◆ WHAT IS EXPECTED
Copy out the full listing below as it stands, with its pictures left behind.

□ □ □

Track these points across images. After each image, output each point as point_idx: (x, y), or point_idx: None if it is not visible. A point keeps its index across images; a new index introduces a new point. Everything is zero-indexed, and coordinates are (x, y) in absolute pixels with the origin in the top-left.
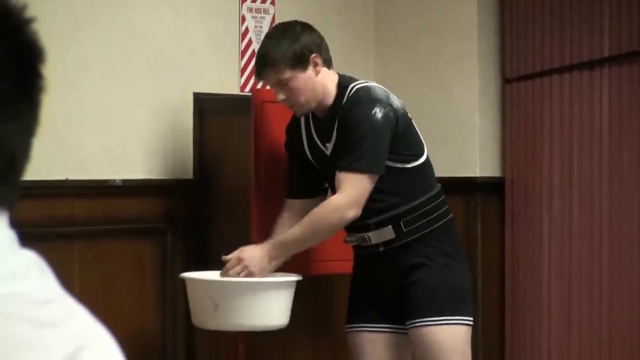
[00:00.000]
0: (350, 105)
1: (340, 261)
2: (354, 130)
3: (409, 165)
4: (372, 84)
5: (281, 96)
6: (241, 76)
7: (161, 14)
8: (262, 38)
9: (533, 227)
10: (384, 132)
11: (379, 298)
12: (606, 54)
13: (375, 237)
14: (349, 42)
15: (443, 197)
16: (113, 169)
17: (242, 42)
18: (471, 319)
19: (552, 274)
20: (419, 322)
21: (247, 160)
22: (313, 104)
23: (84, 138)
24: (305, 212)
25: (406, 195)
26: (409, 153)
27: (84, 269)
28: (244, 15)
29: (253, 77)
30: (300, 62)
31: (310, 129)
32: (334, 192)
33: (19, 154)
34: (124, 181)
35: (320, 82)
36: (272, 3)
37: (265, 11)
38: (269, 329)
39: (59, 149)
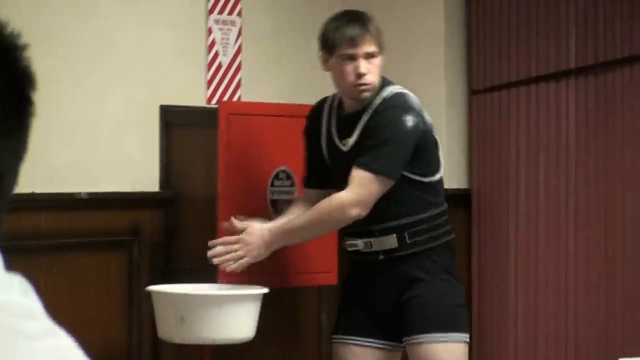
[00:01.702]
0: (383, 107)
1: (307, 274)
2: (381, 131)
3: (424, 180)
4: (409, 92)
5: (363, 69)
6: (208, 88)
7: (127, 25)
8: (229, 50)
9: (500, 239)
10: (409, 140)
11: (371, 310)
12: (572, 65)
13: (377, 244)
14: (315, 54)
15: (447, 217)
16: (79, 181)
17: (208, 54)
18: (467, 335)
19: (518, 285)
20: (417, 338)
21: (213, 172)
22: (374, 92)
23: (50, 151)
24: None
25: (415, 208)
26: (427, 168)
27: (49, 282)
28: (210, 27)
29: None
30: (382, 46)
31: (331, 125)
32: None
33: (6, 176)
34: (90, 194)
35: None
36: (239, 15)
37: (232, 23)
38: (235, 342)
39: (25, 162)
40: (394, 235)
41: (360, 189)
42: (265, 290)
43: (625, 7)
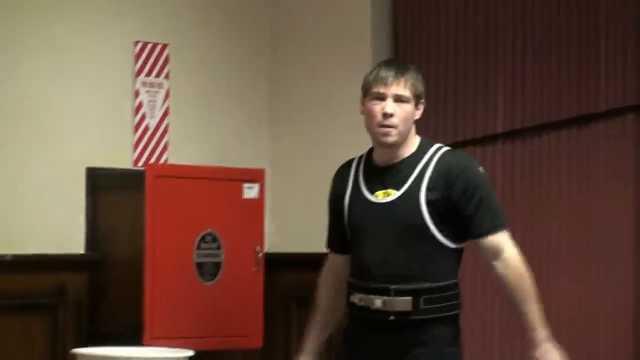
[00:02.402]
0: (454, 163)
1: (233, 337)
2: (475, 188)
3: (452, 246)
4: None
5: (389, 109)
6: (134, 150)
7: (54, 87)
8: (156, 112)
9: None
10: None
11: None
12: (500, 130)
13: (390, 304)
14: (243, 117)
15: (459, 290)
16: (4, 243)
17: (135, 116)
18: None
19: None
20: None
21: (140, 234)
22: (400, 140)
23: None
24: (345, 267)
25: (438, 273)
26: (460, 235)
27: None
28: (137, 89)
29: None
30: (419, 97)
31: (358, 179)
32: (355, 247)
33: None
34: (15, 256)
35: (413, 127)
36: (167, 77)
37: (160, 85)
38: None
39: None
40: (410, 298)
41: (514, 246)
42: (190, 353)
43: (552, 74)
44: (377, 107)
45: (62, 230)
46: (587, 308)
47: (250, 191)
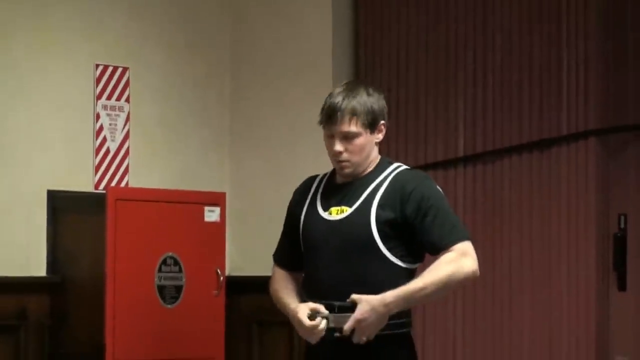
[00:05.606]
0: (410, 180)
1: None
2: (431, 205)
3: (404, 265)
4: None
5: (339, 148)
6: (95, 173)
7: (15, 109)
8: (117, 135)
9: None
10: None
11: None
12: (461, 153)
13: (334, 321)
14: (204, 141)
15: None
16: None
17: (96, 139)
18: None
19: None
20: None
21: (101, 257)
22: (359, 168)
23: None
24: (293, 283)
25: (383, 291)
26: (413, 255)
27: None
28: (98, 112)
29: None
30: (373, 123)
31: (317, 195)
32: (307, 263)
33: None
34: None
35: (374, 149)
36: (127, 101)
37: (120, 109)
38: None
39: None
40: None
41: (474, 255)
42: None
43: (514, 98)
44: (329, 144)
45: (23, 253)
46: (549, 330)
47: (212, 214)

□ □ □

◆ ANSWER TO THIS TASK
Track these points across images. After each image, output each point as point_idx: (x, y), or point_idx: None if it is not visible. A point keeps its index across images; a new index introduces a new point. Everything is zero-indexed, and coordinates are (x, y) in absolute pixels with the origin in the top-left.
[00:00.000]
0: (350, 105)
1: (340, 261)
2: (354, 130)
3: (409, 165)
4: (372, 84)
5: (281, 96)
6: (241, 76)
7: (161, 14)
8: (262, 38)
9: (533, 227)
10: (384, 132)
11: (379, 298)
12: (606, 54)
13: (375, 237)
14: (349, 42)
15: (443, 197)
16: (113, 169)
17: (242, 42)
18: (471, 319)
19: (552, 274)
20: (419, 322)
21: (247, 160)
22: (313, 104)
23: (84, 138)
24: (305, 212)
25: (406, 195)
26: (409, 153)
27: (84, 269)
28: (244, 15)
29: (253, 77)
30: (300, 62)
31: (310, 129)
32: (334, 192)
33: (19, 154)
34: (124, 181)
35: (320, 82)
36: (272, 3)
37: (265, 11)
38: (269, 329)
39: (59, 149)
[00:01.702]
0: (383, 107)
1: (307, 274)
2: (381, 131)
3: (424, 180)
4: (409, 92)
5: (363, 69)
6: (208, 88)
7: (127, 25)
8: (229, 50)
9: (500, 239)
10: (409, 140)
11: (371, 310)
12: (572, 65)
13: (377, 244)
14: (315, 54)
15: (447, 217)
16: (79, 181)
17: (208, 54)
18: (467, 335)
19: (518, 285)
20: (417, 338)
21: (213, 172)
22: (374, 92)
23: (50, 151)
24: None
25: (415, 208)
26: (427, 168)
27: (49, 282)
28: (210, 27)
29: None
30: (382, 46)
31: (331, 125)
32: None
33: (6, 176)
34: (90, 194)
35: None
36: (239, 15)
37: (232, 23)
38: (235, 342)
39: (25, 162)
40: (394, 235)
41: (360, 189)
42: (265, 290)
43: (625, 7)
[00:02.402]
0: (454, 163)
1: (233, 337)
2: (475, 188)
3: (452, 246)
4: None
5: (389, 109)
6: (134, 150)
7: (54, 87)
8: (156, 112)
9: None
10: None
11: None
12: (500, 130)
13: (390, 304)
14: (243, 117)
15: (459, 290)
16: (4, 243)
17: (135, 116)
18: None
19: None
20: None
21: (140, 234)
22: (400, 140)
23: None
24: (345, 267)
25: (438, 273)
26: (460, 235)
27: None
28: (137, 89)
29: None
30: (419, 97)
31: (358, 179)
32: (355, 247)
33: None
34: (15, 256)
35: (413, 127)
36: (167, 77)
37: (160, 85)
38: None
39: None
40: (410, 298)
41: (514, 246)
42: (190, 353)
43: (552, 74)
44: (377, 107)
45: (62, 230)
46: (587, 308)
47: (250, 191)
[00:05.606]
0: (410, 180)
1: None
2: (431, 205)
3: (404, 265)
4: None
5: (339, 148)
6: (95, 173)
7: (15, 109)
8: (117, 135)
9: None
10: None
11: None
12: (461, 153)
13: (334, 321)
14: (204, 141)
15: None
16: None
17: (96, 139)
18: None
19: None
20: None
21: (101, 257)
22: (359, 168)
23: None
24: (293, 283)
25: (383, 291)
26: (413, 255)
27: None
28: (98, 112)
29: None
30: (373, 123)
31: (317, 195)
32: (307, 263)
33: None
34: None
35: (374, 149)
36: (127, 101)
37: (120, 109)
38: None
39: None
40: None
41: (474, 255)
42: None
43: (514, 98)
44: (329, 144)
45: (23, 253)
46: (549, 330)
47: (212, 214)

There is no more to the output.